From: David Malone <dwmalone@maths.tcd.ie>
To: Craig Stratton <craig@avnet.co.uk>
Cc: freebsd-gnats-submit@freebsd.org
Subject: Re: kern/34711: frequent system stall under moderate scsi load 
Date: Fri, 08 Feb 2002 13:48:26 +0000

 All the processes are in a state where they are waiting for the
 disk (inode, biord and getblk). The percentage system time is kinda
 high too - is that typical of this system?
 
 Can you have a look at the output of dmesg and see if there is
 anything mentioned around the stall time. Also, what type of SCSI
 card do you have? The relivant lines from /var/log/dmesg.boot might
 be useful.
 
 It is possible that the system is just running low on memory and
 getting stuck trying to free it up. Matt Dillon made some improvements
 in this area, which probably came in since 4.1...
 
 	David.

From: "Craig Stratton" <craig@avnet.co.uk>
To: "David Malone" <dwmalone@maths.tcd.ie>
Cc: <freebsd-gnats-submit@freebsd.org>
Subject: Re: kern/34711: frequent system stall under moderate scsi load 
Date: Fri, 8 Feb 2002 14:34:03 -0000

  David,
 
 i'm not sure if the system time is usual or not. But it sounds like it
 shouldn't be...
 
 It could be a memory problem, as you say, because it only has 64MB, but the
 previous system i ran exactly the same things on only had 16MB on a P75 IDE
 and had no problems. Uptime over 500 days before replacement with "better"
 hardware :-|
 Can't remember what release it was on though. Slightly earlier i believe.
 
 There is never anything logged anywhere whenever the system stalls or hangs,
 which is frustrating...
 
 I think the problem is certainly in the swapping/disk access area, as all
 disk operations seem to take a while. When it hangs, i can get ssh login,
 but no shell until it comes back.
 
 I was looking over how to upgrade "in situ" last night, but was too tired to
 take it in.
 Can you advise how i would go about bringing up to date online with no
 physical access to the machine ? (other than carefully .. ;-) )
 
 The most i do normally is install from scratch, and add/configure
 software/applications....
 
 ahc0: <Adaptec 2940 Ultra SCSI adapter> port 0x6000-0x60ff mem
 0xe4000000-0xe4000fff irq 10 at device 9.0 on pci0
 ahc0: aic7880 Wide Channel A, SCSI Id=7, 16/255 SCBs
 pci0: <S3 Trio graphics accelerator> at 10.0 irq 9
 
 da1 at ahc0 bus 0 target 1 lun 0
 da1: <QUANTUM FIREBALL ST4.3S 0F0C> Fixed Direct Access SCSI-2 device
 da1: 10.000MB/s transfers (10.000MHz, offset 15), Tagged Queueing Enabled
 da1: 4136MB (8471232 512 byte sectors: 255H 63S/T 527C)

◆ Prompt 1
Quote the mailing-list thread about the SCSI stall between "I think the" and "carefully .. ;-) )", inclusive.
◆ Prompt 2
Extend the mailing-list thread about the SCSI stall, picking up right after its final line.
The rows that follow are not needed for anything here.

◆ Records provided
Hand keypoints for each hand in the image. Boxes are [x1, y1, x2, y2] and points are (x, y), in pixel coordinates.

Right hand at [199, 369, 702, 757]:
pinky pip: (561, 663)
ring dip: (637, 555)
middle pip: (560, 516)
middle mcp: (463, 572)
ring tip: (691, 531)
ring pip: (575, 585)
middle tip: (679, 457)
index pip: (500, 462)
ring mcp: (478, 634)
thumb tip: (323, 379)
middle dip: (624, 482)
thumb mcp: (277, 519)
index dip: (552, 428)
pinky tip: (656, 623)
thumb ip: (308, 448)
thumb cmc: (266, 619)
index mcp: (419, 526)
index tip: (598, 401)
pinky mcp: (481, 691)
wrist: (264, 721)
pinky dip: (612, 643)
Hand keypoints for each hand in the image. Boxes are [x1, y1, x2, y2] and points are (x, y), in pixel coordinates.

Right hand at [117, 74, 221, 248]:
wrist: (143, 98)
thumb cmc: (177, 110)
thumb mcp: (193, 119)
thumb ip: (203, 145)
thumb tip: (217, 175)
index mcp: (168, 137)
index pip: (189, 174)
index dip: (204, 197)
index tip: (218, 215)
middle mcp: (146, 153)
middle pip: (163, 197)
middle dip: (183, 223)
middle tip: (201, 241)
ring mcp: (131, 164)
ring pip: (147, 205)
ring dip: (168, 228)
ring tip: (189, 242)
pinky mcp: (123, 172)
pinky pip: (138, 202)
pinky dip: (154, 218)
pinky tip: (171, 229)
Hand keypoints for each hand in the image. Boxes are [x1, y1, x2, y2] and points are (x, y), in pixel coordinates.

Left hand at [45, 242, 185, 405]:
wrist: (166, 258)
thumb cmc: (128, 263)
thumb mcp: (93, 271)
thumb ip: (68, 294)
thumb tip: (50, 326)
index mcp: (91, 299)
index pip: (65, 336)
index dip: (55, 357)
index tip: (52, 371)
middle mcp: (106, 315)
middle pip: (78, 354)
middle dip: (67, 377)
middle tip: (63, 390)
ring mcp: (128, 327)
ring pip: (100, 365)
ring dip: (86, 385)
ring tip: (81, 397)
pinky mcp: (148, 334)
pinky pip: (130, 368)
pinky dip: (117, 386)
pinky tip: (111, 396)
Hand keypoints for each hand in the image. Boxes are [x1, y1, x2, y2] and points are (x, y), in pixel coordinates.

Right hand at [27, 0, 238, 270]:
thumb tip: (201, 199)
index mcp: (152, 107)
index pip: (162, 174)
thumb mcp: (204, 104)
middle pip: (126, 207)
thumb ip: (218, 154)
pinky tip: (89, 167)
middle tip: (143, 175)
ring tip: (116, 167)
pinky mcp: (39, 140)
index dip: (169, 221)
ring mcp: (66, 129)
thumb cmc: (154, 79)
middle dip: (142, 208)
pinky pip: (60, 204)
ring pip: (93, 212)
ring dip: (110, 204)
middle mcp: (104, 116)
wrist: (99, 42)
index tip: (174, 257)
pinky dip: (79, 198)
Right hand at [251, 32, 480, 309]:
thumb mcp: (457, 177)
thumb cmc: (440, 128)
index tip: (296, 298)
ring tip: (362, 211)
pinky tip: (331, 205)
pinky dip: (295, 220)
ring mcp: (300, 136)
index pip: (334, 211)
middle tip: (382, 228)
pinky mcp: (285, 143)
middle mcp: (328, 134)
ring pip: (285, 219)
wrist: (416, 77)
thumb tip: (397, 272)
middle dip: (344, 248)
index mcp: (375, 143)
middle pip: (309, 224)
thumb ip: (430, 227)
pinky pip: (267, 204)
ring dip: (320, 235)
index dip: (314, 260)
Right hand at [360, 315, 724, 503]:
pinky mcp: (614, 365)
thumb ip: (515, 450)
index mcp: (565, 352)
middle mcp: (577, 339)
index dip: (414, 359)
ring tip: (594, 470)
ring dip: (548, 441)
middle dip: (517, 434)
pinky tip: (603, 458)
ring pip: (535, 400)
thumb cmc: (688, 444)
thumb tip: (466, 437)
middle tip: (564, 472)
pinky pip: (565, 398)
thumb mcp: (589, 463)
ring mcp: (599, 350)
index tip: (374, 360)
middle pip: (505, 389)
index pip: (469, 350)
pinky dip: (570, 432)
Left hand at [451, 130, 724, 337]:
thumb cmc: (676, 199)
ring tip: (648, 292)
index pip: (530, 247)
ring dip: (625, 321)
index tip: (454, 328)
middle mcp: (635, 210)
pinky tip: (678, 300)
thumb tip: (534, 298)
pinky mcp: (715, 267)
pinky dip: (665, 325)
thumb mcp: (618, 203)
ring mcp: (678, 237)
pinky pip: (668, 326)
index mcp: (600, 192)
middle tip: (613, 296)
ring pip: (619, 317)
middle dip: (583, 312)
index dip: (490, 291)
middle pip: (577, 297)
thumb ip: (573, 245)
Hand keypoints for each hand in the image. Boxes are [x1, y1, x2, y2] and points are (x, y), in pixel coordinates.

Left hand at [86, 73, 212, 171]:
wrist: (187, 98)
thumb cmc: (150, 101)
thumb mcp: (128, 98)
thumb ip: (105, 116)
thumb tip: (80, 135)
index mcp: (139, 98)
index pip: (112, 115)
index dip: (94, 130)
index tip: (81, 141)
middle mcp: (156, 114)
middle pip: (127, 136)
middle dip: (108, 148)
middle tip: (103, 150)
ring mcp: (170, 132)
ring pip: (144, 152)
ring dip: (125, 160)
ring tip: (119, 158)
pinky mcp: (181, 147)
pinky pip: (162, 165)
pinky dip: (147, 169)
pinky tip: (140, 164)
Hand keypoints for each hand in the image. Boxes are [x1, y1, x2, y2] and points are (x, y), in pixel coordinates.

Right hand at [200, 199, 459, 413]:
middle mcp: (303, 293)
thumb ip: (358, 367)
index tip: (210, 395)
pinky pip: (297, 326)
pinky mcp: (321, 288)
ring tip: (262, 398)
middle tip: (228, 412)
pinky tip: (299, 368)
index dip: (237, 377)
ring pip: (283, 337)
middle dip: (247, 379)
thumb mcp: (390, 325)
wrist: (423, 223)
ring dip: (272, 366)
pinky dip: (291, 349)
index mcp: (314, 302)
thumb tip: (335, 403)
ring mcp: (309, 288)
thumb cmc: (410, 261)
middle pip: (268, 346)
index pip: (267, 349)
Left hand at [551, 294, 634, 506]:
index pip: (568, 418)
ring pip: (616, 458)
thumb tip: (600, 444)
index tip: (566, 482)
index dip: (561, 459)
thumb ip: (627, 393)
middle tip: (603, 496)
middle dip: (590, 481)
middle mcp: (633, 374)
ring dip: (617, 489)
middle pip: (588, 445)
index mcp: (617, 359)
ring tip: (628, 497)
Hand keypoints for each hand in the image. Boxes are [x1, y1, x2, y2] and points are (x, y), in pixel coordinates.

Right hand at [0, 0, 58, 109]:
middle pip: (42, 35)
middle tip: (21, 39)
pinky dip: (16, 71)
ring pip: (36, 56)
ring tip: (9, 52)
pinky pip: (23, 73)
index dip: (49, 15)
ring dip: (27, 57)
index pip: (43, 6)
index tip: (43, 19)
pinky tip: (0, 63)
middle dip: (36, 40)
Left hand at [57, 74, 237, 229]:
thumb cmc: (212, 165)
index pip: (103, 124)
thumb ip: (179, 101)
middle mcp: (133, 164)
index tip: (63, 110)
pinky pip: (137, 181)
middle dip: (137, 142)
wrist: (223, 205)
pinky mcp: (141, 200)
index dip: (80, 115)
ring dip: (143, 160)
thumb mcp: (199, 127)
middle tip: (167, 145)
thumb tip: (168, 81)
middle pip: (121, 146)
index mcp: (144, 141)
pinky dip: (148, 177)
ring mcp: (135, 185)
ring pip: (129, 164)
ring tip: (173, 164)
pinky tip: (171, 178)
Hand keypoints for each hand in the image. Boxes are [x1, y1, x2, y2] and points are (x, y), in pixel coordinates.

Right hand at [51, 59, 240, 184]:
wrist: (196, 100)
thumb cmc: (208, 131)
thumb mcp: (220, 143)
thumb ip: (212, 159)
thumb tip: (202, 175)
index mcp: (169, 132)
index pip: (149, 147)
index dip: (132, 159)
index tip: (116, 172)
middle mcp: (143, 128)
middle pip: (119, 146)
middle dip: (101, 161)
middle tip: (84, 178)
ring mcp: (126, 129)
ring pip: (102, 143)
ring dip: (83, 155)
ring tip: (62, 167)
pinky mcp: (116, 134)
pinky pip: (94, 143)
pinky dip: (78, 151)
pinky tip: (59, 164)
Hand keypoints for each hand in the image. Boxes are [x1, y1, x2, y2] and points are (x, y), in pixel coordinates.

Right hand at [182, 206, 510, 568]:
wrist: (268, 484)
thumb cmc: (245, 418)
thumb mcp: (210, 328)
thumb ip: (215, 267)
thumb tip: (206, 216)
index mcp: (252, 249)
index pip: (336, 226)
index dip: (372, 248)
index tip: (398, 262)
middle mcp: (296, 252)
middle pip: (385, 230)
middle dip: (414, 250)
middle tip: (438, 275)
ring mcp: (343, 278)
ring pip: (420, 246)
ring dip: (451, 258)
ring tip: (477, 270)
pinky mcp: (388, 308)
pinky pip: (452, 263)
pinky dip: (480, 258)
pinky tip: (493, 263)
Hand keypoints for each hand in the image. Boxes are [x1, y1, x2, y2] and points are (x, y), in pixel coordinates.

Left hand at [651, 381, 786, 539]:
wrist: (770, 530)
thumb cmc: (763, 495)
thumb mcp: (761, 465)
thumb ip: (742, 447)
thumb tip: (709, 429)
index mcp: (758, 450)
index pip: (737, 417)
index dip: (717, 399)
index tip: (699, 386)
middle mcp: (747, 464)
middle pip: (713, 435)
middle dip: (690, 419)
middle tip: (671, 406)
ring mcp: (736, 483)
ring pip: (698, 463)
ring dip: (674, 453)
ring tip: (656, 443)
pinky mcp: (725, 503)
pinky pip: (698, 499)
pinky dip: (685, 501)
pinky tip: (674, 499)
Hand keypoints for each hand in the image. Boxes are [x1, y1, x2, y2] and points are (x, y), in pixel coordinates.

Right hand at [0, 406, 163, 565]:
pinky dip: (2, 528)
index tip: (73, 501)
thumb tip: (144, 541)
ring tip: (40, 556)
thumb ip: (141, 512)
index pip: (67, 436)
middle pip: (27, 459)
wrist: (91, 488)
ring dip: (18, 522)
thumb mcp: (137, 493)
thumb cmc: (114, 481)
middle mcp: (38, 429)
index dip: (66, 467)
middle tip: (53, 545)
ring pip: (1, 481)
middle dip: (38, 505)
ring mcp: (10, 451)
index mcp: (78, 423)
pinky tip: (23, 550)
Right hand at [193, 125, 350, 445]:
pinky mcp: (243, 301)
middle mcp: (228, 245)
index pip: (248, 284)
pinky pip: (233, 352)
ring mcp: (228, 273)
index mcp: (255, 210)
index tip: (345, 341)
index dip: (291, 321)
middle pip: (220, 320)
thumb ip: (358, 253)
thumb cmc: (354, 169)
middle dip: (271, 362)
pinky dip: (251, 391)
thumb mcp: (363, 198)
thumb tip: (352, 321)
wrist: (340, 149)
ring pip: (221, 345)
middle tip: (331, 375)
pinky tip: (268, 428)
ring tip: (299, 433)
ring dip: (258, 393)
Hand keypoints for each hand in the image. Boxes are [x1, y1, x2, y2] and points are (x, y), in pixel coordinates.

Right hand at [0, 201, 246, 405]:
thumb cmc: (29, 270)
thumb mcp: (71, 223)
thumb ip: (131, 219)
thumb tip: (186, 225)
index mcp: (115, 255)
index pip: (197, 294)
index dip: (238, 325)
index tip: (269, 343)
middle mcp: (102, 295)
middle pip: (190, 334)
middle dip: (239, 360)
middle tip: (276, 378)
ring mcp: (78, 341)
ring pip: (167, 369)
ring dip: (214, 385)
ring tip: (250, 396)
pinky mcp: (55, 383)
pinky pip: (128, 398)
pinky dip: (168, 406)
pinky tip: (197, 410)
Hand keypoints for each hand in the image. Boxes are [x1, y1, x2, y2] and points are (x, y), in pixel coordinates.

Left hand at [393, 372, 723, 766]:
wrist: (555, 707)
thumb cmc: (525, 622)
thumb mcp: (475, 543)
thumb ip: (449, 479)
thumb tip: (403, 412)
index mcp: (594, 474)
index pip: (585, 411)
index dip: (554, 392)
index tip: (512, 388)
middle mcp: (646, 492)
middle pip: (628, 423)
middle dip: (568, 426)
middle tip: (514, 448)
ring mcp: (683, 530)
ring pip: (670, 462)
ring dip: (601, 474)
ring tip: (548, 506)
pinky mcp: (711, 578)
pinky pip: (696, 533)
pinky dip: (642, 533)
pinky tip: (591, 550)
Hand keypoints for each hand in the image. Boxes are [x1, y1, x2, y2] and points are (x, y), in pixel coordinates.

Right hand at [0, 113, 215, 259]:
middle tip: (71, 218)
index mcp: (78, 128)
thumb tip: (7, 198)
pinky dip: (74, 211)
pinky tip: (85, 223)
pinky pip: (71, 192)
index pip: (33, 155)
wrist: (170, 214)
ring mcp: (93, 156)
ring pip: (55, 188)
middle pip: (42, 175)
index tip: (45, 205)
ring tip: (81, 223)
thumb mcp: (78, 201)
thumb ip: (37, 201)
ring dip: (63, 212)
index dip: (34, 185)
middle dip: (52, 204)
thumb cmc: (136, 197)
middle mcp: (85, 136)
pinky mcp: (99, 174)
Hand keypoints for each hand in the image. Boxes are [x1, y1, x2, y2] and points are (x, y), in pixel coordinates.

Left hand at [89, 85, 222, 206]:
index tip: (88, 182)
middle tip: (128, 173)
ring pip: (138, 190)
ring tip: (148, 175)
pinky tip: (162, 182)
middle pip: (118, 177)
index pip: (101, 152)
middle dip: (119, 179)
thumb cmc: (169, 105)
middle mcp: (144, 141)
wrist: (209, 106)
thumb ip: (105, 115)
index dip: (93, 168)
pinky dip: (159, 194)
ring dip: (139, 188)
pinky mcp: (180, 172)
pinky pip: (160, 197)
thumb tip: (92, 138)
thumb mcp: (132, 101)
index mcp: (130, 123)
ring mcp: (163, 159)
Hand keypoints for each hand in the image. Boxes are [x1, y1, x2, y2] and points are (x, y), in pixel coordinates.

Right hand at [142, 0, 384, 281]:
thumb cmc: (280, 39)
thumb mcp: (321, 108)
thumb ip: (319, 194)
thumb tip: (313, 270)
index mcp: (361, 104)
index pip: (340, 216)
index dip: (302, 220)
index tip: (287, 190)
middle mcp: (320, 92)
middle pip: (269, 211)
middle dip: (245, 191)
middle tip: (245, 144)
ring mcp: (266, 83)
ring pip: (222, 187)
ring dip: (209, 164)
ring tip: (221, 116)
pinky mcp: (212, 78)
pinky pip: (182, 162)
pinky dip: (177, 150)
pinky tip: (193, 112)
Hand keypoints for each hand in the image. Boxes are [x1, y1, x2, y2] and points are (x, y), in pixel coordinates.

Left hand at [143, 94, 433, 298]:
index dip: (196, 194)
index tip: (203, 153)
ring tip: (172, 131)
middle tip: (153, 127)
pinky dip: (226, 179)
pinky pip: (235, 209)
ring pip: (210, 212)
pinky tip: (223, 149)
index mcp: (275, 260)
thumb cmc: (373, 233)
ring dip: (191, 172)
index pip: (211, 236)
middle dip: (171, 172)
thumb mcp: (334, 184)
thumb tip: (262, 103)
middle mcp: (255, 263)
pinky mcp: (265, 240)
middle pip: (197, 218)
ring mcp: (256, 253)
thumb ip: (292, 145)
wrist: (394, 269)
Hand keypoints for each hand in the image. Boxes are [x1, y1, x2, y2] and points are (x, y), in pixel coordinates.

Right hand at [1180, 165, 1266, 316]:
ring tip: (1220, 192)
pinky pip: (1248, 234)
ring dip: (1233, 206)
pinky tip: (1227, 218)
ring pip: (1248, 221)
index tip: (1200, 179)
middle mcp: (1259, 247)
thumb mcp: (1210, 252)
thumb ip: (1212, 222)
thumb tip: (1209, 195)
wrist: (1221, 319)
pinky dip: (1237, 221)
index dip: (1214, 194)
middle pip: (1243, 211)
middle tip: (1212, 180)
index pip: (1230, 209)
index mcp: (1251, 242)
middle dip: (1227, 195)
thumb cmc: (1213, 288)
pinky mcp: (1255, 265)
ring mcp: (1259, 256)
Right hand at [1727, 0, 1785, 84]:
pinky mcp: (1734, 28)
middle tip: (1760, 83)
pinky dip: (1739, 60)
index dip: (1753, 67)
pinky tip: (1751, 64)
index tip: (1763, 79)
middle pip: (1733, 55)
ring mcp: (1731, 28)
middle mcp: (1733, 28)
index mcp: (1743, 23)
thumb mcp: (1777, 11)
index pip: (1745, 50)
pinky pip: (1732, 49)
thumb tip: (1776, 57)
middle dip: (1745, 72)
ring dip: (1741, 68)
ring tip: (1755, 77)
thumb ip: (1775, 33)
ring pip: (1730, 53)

◆ Task answer 1
I think the problem is certainly in the swapping/disk access area, as all
 disk operations seem to take a while. When it hangs, i can get ssh login,
 but no shell until it comes back.
 
 I was looking over how to upgrade "in situ" last night, but was too tired to
 take it in.
 Can you advise how i would go about bringing up to date online with no
 physical access to the machine ? (other than carefully .. ;-) )

◆ Task answer 2
 da0 at ahc0 bus 0 target 0 lun 0
 da0: <QUANTUM FIREBALL ST4.3S 0F0C> Fixed Direct Access SCSI-2 device
 da0: 10.000MB/s transfers (10.000MHz, offset 15), Tagged Queueing Enabled
 da0: 4136MB (8471232 512 byte sectors: 255H 63S/T 527C)
 
 Regards,
 Craig
 
 ----- Original Message -----
 From: "David Malone" <dwmalone@maths.tcd.ie>
 To: "Craig Stratton" <craig@avnet.co.uk>
 Cc: <freebsd-gnats-submit@freebsd.org>
 Sent: Friday, February 08, 2002 1:48 PM
 Subject: Re: kern/34711: frequent system stall under moderate scsi load
 
 
 > All the processes are in a state where they are waiting for the
 > disk (inode, biord and getblk). The percentage system time is kinda
 > high too - is that typical of this system?
 >
 > Can you have a look at the output of dmesg and see if there is
 > anything mentioned around the stall time. Also, what type of SCSI
 > card do you have? The relivant lines from /var/log/dmesg.boot might
 > be useful.
 >
 > It is possible that the system is just running low on memory and
 > getting stuck trying to free it up. Matt Dillon made some improvements
 > in this area, which probably came in since 4.1...
 >
 > David.
 
State-Changed-From-To: open->feedback 
State-Changed-By: njl 
State-Changed-When: Fri Aug 16 00:20:39 PDT 2002 
State-Changed-Why:  


http://www.freebsd.org/cgi/query-pr.cgi?pr=34711 

From: Nate Lawson <nate@root.org>
To: freebsd-gnats-submit@FreeBSD.org, Craig <craig@avnet.co.uk>
Cc:  
Subject: Re: kern/34711: frequent system stall under moderate scsi load
Date: Fri, 16 Aug 2002 00:22:30 -0700 (PDT)

 It's been a while since there has been progress on this bug.  Have things
 improved for you?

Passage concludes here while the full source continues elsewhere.